What to work on:
**a)** In the forum post about an ex-partner's soiled jeans, how many extra steps to the kitchen and washing machine would the ex have needed to take?
**b)** Continue the forum post about the ex-partner's soiled jeans from the point where it stops.

Passage for review:
——————
Delladuck · 19/06/2026 10:56

my ex (many years ago when i was a lot younger and willing to put up with a lot-my standards where not just on the floor,i buried them)

i walked into the bedroom and on the floor where a pair of jeans (pants inside them) and they where soaked (and i mean soaked-the pants where brown and it had hit the knees of his jeans) in dried shit-they had been there a while and oh god,the smell-you couldnt miss it

he must have had an accident and taken them off to go for a shower

why he didnt pick them up and sling them into the wash,i dont know as he only had to walk 2 extra steps to the kitchen/washing machine

nope,he left them there,sunny side up on the floor-we had to step over them to get into bed!

i got the ick so badly and left the next day-no surprise to learn he treated all women like shit too (the girlfriends after me-its a mystery to him how he can get them,he just cant hold onto them)

my own dp,not long after we'd moved in together,had an accident and cleaned himself up,cleaned the loo,brought his clothes down,put them in the wash and admitted what had just happened

i dealt with the temp and pressed 'start' (i do the washing which i'm happy to do-he pulls his weight with other things)
——————
Data for analysis:

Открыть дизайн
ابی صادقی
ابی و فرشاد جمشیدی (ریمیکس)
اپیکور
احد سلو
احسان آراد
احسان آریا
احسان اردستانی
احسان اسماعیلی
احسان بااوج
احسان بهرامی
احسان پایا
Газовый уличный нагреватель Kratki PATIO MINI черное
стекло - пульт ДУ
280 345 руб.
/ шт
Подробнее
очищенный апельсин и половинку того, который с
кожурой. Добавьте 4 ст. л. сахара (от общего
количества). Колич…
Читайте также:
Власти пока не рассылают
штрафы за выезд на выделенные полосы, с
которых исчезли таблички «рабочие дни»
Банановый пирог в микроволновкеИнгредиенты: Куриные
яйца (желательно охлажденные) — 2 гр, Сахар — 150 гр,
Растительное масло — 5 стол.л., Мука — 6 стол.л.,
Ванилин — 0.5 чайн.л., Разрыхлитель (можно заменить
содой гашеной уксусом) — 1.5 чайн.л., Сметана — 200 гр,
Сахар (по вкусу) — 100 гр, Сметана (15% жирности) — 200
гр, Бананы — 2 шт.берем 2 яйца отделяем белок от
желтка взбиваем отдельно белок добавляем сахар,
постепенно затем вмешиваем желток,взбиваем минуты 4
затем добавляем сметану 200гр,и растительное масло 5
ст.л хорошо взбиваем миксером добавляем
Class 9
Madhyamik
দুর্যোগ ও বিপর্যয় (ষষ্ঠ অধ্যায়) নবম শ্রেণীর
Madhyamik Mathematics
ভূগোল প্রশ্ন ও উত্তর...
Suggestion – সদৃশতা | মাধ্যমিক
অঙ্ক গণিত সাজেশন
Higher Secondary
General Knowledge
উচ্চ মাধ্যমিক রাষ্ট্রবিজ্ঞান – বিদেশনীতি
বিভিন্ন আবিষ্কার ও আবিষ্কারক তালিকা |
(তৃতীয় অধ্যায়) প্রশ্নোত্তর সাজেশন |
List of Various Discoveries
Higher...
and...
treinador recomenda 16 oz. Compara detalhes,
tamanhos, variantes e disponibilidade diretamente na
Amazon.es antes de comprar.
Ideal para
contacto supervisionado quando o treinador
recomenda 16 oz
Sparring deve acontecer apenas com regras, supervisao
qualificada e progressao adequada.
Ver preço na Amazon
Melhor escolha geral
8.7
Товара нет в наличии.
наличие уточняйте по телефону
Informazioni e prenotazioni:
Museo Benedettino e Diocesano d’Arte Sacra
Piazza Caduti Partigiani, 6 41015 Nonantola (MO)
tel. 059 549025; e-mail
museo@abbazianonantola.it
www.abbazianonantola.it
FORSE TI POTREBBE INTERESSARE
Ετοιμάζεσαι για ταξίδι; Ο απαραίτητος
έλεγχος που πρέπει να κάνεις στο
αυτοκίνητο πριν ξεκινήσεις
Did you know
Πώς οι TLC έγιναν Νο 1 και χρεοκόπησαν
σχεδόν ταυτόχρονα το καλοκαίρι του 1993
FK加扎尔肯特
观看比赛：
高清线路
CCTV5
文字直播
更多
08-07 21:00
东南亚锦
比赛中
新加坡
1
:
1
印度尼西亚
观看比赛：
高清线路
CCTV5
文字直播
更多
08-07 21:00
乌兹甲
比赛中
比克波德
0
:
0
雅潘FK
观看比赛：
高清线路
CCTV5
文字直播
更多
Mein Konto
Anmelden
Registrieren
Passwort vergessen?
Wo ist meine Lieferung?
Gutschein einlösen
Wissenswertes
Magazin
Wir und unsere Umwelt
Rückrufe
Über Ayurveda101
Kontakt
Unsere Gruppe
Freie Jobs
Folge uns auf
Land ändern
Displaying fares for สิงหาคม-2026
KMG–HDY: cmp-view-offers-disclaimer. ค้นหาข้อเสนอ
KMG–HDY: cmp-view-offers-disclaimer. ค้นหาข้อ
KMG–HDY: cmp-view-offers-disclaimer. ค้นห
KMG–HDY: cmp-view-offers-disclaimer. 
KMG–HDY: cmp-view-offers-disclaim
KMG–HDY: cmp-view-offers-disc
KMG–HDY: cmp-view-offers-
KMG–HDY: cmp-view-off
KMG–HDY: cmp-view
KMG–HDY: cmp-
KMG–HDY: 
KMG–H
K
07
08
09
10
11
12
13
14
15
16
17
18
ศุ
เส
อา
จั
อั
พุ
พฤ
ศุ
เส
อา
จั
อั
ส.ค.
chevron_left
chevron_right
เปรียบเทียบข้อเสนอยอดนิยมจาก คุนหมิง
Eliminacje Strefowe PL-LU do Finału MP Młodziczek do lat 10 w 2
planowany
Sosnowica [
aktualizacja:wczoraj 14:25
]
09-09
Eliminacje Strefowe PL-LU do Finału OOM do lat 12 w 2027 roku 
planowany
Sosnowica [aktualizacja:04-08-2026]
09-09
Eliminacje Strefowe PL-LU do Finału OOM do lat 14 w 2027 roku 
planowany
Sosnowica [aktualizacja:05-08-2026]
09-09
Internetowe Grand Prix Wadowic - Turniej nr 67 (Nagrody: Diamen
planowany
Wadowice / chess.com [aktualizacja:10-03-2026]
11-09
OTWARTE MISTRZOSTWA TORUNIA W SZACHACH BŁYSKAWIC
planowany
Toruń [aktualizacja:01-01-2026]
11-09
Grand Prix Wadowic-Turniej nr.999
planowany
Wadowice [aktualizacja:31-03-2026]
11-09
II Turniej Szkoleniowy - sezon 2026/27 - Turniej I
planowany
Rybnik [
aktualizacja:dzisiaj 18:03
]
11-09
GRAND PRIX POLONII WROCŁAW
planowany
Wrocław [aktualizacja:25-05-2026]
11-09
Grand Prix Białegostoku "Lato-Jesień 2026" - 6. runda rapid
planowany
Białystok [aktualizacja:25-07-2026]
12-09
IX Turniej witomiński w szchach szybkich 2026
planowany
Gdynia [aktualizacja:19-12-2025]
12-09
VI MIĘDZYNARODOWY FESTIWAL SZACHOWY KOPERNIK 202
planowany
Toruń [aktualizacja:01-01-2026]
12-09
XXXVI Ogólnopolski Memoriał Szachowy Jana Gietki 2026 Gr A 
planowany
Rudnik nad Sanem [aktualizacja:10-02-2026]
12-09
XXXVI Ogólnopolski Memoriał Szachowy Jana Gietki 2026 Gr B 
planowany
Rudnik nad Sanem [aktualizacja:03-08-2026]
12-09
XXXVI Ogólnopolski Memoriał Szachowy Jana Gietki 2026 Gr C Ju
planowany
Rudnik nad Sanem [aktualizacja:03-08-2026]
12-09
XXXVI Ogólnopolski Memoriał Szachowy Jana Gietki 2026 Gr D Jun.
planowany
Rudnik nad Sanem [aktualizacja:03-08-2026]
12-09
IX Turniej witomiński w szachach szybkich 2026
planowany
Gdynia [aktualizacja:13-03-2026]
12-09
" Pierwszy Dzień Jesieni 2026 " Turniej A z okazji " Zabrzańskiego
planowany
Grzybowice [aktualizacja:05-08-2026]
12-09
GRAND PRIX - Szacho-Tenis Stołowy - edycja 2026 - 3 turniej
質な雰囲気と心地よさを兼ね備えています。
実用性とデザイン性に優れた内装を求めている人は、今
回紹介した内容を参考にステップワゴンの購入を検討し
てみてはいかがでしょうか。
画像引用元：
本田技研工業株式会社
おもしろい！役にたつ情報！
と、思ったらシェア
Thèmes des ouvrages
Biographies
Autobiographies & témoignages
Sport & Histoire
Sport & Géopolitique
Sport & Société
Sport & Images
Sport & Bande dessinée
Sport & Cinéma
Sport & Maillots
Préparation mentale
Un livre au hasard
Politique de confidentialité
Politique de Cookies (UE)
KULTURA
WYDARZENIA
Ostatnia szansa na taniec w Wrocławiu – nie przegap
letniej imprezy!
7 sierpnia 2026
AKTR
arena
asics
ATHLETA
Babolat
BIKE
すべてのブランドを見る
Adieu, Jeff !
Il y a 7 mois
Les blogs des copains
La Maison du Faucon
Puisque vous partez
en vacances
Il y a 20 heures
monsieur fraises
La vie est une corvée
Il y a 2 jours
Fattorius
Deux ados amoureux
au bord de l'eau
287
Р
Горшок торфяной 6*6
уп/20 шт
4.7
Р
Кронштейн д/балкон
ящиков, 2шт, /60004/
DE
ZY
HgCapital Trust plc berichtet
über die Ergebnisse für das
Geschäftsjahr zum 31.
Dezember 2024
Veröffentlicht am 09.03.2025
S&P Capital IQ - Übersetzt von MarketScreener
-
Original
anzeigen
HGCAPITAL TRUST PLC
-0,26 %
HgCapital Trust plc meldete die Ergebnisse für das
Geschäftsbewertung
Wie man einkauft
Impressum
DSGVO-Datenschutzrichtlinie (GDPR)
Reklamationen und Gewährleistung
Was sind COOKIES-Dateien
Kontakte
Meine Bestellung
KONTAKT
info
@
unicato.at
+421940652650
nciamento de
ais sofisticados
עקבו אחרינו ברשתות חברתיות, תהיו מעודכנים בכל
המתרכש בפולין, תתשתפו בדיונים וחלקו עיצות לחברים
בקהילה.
——————
Results in order:
**a)** Two extra steps.

**b)**
i've had accidents myself but did exactly the same as dp-you don't leave it for someone else to deal with

it happens,everyone has an accident,its how you deal with it that matters

MegJoBethandAmytoo · 19/06/2026 11:46

I was with a man like this - I left but I didn't have v young children so it was easy.

I would bet one hundred pounds that even if he does clean up, he'll do such a poor job that the OP will need to re do it.

I don't understand the point of men like this - he probably didn't even wash his hands before he took his filthy germ ridden self to work.

Oh and he no doubt has a 'big' responsible job too and behaves totally differently at work.

I wish you all the best OP. Even with two small kids, I'm sure you'll be better off without him.